**What the task asks**
Having read the records, set them all down exactly as they appear.

**Records supplied**
+ + + + + + +

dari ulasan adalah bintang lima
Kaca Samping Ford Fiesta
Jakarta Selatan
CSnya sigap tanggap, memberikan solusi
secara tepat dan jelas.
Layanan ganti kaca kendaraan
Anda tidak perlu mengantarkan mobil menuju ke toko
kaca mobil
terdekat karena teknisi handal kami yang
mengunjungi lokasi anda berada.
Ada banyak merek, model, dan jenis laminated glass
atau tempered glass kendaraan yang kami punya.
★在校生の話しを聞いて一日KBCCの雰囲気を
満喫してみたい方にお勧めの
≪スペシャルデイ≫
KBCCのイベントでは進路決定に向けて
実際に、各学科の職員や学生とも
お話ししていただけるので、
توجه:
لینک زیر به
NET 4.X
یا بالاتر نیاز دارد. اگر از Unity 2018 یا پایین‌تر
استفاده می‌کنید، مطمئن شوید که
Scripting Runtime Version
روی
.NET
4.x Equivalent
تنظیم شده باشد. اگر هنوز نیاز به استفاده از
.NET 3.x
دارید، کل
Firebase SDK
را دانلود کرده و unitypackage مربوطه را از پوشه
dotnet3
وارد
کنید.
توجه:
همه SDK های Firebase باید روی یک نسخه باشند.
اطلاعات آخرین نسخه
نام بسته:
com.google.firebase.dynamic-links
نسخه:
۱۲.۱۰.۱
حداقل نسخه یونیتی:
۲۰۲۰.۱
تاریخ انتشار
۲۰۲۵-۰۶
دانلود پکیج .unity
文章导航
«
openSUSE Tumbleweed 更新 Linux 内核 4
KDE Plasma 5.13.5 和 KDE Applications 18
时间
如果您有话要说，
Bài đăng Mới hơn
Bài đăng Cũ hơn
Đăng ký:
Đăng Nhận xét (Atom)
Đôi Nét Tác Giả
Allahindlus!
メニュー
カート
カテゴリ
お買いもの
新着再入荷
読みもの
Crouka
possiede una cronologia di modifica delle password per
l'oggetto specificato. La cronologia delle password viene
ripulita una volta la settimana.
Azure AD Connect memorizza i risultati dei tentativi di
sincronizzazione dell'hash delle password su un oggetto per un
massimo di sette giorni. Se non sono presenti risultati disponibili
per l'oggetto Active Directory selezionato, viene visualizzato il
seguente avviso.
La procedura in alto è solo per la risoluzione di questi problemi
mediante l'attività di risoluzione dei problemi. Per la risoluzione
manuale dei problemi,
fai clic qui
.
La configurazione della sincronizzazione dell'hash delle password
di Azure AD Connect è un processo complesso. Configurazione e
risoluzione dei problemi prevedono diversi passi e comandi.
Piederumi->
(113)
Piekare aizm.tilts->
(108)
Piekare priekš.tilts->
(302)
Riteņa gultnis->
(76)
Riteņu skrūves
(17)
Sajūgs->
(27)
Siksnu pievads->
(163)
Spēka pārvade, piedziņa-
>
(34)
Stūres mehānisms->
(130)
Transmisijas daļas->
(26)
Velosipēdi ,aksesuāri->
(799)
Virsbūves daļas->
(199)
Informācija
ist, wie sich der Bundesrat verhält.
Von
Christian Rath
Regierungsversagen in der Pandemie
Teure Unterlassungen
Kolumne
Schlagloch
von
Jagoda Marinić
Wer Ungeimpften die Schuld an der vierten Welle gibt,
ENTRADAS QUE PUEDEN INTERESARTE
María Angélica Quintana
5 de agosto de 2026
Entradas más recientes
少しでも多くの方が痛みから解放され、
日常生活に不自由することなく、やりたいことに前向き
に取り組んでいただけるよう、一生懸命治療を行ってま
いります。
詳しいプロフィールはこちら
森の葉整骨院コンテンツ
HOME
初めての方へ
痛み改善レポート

+ + + + + + +

**Solution**
dari ulasan adalah bintang lima
Kaca Samping Ford Fiesta
Jakarta Selatan
CSnya sigap tanggap, memberikan solusi
secara tepat dan jelas.
Layanan ganti kaca kendaraan
Anda tidak perlu mengantarkan mobil menuju ke toko
kaca mobil
terdekat karena teknisi handal kami yang
mengunjungi lokasi anda berada.
Ada banyak merek, model, dan jenis laminated glass
atau tempered glass kendaraan yang kami punya.
★在校生の話しを聞いて一日KBCCの雰囲気を
満喫してみたい方にお勧めの
≪スペシャルデイ≫
KBCCのイベントでは進路決定に向けて
実際に、各学科の職員や学生とも
お話ししていただけるので、
توجه:
لینک زیر به
NET 4.X
یا بالاتر نیاز دارد. اگر از Unity 2018 یا پایین‌تر
استفاده می‌کنید، مطمئن شوید که
Scripting Runtime Version
روی
.NET
4.x Equivalent
تنظیم شده باشد. اگر هنوز نیاز به استفاده از
.NET 3.x
دارید، کل
Firebase SDK
را دانلود کرده و unitypackage مربوطه را از پوشه
dotnet3
وارد
کنید.
توجه:
همه SDK های Firebase باید روی یک نسخه باشند.
اطلاعات آخرین نسخه
نام بسته:
com.google.firebase.dynamic-links
نسخه:
۱۲.۱۰.۱
حداقل نسخه یونیتی:
۲۰۲۰.۱
تاریخ انتشار
۲۰۲۵-۰۶
دانلود پکیج .unity
文章导航
«
openSUSE Tumbleweed 更新 Linux 内核 4
KDE Plasma 5.13.5 和 KDE Applications 18
时间
如果您有话要说，
Bài đăng Mới hơn
Bài đăng Cũ hơn
Đăng ký:
Đăng Nhận xét (Atom)
Đôi Nét Tác Giả
Allahindlus!
メニュー
カート
カテゴリ
お買いもの
新着再入荷
読みもの
Crouka
possiede una cronologia di modifica delle password per
l'oggetto specificato. La cronologia delle password viene
ripulita una volta la settimana.
Azure AD Connect memorizza i risultati dei tentativi di
sincronizzazione dell'hash delle password su un oggetto per un
massimo di sette giorni. Se non sono presenti risultati disponibili
per l'oggetto Active Directory selezionato, viene visualizzato il
seguente avviso.
La procedura in alto è solo per la risoluzione di questi problemi
mediante l'attività di risoluzione dei problemi. Per la risoluzione
manuale dei problemi,
fai clic qui
.
La configurazione della sincronizzazione dell'hash delle password
di Azure AD Connect è un processo complesso. Configurazione e
risoluzione dei problemi prevedono diversi passi e comandi.
Piederumi->
(113)
Piekare aizm.tilts->
(108)
Piekare priekš.tilts->
(302)
Riteņa gultnis->
(76)
Riteņu skrūves
(17)
Sajūgs->
(27)
Siksnu pievads->
(163)
Spēka pārvade, piedziņa-
>
(34)
Stūres mehānisms->
(130)
Transmisijas daļas->
(26)
Velosipēdi ,aksesuāri->
(799)
Virsbūves daļas->
(199)
Informācija
ist, wie sich der Bundesrat verhält.
Von
Christian Rath
Regierungsversagen in der Pandemie
Teure Unterlassungen
Kolumne
Schlagloch
von
Jagoda Marinić
Wer Ungeimpften die Schuld an der vierten Welle gibt,
ENTRADAS QUE PUEDEN INTERESARTE
María Angélica Quintana
5 de agosto de 2026
Entradas más recientes
少しでも多くの方が痛みから解放され、
日常生活に不自由することなく、やりたいことに前向き
に取り組んでいただけるよう、一生懸命治療を行ってま
いります。
詳しいプロフィールはこちら
森の葉整骨院コンテンツ
HOME
初めての方へ
痛み改善レポート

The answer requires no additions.